Out on the sagebrush plains, grouse fit into the landscape like the final pieces of a jigsaw puzzle. I fell for sage grouse, hard, decades ago. I was still pretty much a naive city kid from Southern California when I joined a friend and outdoor writer one frigid spring morning as he bellied his way through the sagebrush to photograph dancing birds on the lek.

Those grouse danced in Long Valley on California’s eastern Sierra, in a sagebrush plain that filled an ancient caldera in the shadow of Mammoth Mountain, an adjacent lava dome. We got close enough for photos, barely, but I don’t remember much about the blurry images I recorded. What I do remember was the sound the birds made as they expelled air from large yellow sacs that hung from their necks.

The booming pops sounded like some sort of intergalactic ping-pong tournament echoing off the granite wall of the Sierra. Despite my long lasting love for these big bombers, I’ve never hunted sage grouse.

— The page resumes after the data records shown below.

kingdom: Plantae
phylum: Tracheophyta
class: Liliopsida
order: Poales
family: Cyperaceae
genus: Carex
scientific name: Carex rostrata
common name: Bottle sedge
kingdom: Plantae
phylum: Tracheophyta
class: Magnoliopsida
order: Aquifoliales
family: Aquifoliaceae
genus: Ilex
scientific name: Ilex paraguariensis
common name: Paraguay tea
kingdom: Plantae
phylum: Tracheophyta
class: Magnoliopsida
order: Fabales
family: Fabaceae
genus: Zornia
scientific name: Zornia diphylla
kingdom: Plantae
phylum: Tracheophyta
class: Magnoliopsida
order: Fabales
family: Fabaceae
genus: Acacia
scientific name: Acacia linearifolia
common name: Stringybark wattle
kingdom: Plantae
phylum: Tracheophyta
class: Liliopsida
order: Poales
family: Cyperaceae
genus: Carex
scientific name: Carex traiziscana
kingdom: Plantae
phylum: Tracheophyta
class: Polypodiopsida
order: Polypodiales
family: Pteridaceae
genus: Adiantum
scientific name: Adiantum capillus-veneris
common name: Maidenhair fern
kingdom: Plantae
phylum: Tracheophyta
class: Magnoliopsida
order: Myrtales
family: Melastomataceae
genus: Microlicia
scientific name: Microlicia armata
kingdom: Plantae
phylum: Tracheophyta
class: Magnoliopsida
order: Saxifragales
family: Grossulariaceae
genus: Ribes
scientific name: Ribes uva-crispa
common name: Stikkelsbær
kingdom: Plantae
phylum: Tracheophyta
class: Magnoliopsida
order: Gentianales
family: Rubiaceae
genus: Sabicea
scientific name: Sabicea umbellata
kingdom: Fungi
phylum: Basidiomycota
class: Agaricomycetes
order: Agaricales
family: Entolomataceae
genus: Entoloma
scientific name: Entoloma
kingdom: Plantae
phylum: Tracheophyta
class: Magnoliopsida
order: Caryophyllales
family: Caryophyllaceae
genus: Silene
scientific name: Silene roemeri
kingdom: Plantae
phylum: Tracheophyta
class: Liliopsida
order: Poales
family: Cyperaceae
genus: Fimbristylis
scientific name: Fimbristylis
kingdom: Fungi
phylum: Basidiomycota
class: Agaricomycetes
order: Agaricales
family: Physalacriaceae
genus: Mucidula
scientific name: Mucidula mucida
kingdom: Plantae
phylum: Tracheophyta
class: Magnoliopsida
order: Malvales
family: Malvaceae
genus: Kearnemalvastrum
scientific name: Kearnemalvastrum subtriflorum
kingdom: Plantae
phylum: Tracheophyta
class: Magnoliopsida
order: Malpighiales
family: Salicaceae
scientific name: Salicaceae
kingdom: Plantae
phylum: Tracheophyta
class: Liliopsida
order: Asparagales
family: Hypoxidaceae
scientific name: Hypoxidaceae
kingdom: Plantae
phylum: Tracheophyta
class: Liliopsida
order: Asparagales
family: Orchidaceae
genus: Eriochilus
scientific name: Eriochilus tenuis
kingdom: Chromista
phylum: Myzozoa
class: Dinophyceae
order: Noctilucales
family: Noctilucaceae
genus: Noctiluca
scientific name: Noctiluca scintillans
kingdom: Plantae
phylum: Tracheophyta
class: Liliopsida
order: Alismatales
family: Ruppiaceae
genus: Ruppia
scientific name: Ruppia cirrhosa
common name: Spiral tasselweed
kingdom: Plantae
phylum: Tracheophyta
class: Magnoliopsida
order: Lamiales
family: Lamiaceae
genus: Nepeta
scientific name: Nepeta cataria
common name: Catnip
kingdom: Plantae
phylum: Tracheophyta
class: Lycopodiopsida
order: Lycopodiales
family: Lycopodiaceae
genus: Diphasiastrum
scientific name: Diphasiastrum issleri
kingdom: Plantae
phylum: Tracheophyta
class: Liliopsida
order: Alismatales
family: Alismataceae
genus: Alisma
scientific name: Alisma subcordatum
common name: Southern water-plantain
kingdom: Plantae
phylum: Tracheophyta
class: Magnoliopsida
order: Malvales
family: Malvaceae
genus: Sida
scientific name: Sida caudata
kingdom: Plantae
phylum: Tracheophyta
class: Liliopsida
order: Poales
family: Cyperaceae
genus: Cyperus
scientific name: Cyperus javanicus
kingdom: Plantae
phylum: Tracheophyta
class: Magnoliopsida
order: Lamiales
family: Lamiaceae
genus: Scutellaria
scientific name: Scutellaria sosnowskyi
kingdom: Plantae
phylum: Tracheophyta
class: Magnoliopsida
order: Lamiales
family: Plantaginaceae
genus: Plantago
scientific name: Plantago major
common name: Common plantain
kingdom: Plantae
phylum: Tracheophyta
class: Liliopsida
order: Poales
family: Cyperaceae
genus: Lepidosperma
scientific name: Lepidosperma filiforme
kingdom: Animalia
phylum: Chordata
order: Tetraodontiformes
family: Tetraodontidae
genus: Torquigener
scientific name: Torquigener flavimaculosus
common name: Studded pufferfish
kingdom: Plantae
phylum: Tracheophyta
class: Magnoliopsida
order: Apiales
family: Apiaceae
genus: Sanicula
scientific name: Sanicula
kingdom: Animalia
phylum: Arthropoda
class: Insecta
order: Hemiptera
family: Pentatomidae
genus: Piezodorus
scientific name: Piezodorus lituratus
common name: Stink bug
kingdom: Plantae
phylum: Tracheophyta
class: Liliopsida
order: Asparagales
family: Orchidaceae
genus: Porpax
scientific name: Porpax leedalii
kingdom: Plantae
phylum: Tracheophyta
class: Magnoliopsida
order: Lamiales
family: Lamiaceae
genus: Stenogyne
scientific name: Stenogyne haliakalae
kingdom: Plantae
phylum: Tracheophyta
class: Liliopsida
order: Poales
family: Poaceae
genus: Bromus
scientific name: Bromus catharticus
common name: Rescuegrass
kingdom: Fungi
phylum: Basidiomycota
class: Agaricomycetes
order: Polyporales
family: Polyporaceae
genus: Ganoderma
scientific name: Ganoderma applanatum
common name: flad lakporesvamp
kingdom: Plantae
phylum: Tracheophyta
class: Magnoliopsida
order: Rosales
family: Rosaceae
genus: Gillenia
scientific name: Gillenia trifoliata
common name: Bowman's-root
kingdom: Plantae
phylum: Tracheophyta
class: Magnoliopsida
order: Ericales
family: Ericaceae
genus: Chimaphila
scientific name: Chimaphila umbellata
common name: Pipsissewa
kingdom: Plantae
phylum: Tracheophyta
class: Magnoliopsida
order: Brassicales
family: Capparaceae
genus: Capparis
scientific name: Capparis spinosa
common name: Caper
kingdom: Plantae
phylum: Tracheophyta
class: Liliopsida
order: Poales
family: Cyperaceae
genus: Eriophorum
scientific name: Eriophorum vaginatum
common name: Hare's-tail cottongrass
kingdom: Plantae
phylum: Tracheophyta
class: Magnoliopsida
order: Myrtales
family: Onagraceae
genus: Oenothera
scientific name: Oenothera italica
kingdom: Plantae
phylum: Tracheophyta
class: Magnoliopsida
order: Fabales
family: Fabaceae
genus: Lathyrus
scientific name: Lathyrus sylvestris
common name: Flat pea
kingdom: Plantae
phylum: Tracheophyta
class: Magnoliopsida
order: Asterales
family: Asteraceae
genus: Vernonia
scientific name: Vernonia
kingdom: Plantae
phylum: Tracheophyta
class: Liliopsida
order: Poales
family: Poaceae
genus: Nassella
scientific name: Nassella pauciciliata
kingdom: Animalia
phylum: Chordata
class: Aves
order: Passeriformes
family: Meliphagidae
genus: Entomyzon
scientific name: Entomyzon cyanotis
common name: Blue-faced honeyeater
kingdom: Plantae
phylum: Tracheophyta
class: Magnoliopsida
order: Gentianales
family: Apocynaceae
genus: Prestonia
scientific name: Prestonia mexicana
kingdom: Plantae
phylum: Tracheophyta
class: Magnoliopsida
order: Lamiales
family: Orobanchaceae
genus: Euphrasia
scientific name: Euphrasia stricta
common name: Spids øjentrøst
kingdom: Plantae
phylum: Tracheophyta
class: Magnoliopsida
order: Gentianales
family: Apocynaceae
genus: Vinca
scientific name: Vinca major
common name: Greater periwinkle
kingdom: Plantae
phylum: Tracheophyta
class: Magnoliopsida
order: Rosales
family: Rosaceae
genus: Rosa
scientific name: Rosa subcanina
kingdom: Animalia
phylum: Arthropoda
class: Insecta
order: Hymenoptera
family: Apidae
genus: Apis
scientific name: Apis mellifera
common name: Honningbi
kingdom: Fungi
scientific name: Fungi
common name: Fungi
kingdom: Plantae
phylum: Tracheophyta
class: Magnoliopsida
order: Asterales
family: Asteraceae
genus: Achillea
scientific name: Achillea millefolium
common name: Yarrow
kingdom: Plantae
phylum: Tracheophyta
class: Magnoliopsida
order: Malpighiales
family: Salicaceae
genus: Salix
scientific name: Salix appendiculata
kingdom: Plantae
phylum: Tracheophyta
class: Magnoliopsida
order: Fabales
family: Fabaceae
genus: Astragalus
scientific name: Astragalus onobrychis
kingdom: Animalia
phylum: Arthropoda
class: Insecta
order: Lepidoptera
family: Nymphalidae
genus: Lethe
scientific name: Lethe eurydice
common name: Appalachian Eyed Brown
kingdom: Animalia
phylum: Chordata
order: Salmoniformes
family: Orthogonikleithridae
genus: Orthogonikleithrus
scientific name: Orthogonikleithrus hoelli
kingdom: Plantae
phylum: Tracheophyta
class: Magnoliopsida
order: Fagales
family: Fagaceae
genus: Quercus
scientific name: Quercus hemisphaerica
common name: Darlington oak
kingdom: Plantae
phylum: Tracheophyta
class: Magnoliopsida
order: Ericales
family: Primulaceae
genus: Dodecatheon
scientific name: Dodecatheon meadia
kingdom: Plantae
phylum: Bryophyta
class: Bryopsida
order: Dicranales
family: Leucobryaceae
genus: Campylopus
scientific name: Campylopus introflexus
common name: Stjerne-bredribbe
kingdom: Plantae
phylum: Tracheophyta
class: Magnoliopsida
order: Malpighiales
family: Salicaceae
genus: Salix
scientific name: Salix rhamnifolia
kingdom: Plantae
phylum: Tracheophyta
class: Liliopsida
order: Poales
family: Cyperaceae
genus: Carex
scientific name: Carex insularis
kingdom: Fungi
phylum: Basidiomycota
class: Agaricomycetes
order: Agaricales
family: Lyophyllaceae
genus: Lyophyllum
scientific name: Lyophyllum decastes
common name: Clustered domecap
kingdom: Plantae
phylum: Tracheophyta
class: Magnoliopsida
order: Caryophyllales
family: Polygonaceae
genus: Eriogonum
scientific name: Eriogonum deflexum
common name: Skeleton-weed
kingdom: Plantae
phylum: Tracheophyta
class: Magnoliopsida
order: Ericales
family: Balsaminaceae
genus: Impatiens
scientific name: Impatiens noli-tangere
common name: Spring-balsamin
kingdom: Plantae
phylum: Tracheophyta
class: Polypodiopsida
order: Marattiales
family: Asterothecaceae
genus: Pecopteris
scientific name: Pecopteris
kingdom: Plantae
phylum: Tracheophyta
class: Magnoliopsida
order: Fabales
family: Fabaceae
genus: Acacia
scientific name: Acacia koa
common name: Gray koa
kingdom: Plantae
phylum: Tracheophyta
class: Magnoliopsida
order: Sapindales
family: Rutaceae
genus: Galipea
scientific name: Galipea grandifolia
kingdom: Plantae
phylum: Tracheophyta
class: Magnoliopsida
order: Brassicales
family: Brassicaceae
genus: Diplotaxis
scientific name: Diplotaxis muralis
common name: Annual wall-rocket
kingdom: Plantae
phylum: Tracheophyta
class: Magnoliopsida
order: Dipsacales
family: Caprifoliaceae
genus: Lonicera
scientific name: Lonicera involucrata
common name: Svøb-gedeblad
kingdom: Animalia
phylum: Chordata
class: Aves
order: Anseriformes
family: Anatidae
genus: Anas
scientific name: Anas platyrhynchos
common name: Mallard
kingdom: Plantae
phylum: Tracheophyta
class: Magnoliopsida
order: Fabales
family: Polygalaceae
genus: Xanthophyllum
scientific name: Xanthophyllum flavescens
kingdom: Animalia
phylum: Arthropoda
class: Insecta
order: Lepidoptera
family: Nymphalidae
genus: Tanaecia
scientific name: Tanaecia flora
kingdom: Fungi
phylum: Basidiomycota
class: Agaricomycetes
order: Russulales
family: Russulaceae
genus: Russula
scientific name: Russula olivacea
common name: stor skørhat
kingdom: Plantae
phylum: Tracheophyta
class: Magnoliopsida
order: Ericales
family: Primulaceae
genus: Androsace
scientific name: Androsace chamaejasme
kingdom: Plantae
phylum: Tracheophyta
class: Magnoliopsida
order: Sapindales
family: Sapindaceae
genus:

They are a bucket list bird for a lot of hunters, but I’m happy to occasionally flush them while I’m out on the prairie chasing sharp-tailed grouse.

I’ve hunted sharptail in Montana, Idaho and Nebraska. In Idaho I hunted the Columbian sharptail subspecies on the Curlew National Grassland in the southeast corner of that state. That’s where my first bird dog, Jack, and I really learned to hunt together.

Grouse are somewhat maligned as table fare. I consider sharpies delicious, especially the young-of-the-year birds easily identified by lingering pin feathers. Those tender youngsters are delicious seared in a hot skillet accompanied by a sauce made deglazing the pan with bourbon. A little flambé goes a long way.

The key for any game bird is to cook them hot and fast. Get grouse off the fire while still rare, or no more than medium rare. Carry over heat will push them beyond ideal if you cook them too long.

Or go long and slow. Sharptail confit is nearly as tasty as duck. Olive oil is my lipid of choice.

I’ve never cooked sage grouse, which have a rep for being especially inedible. They eat sagebrush after all, though some swear by them.

I swear at them when their bombastic flushes startle me on the plains. But I just let them fly.

Rob Breeding is the editor of www.mthookandbullet.com.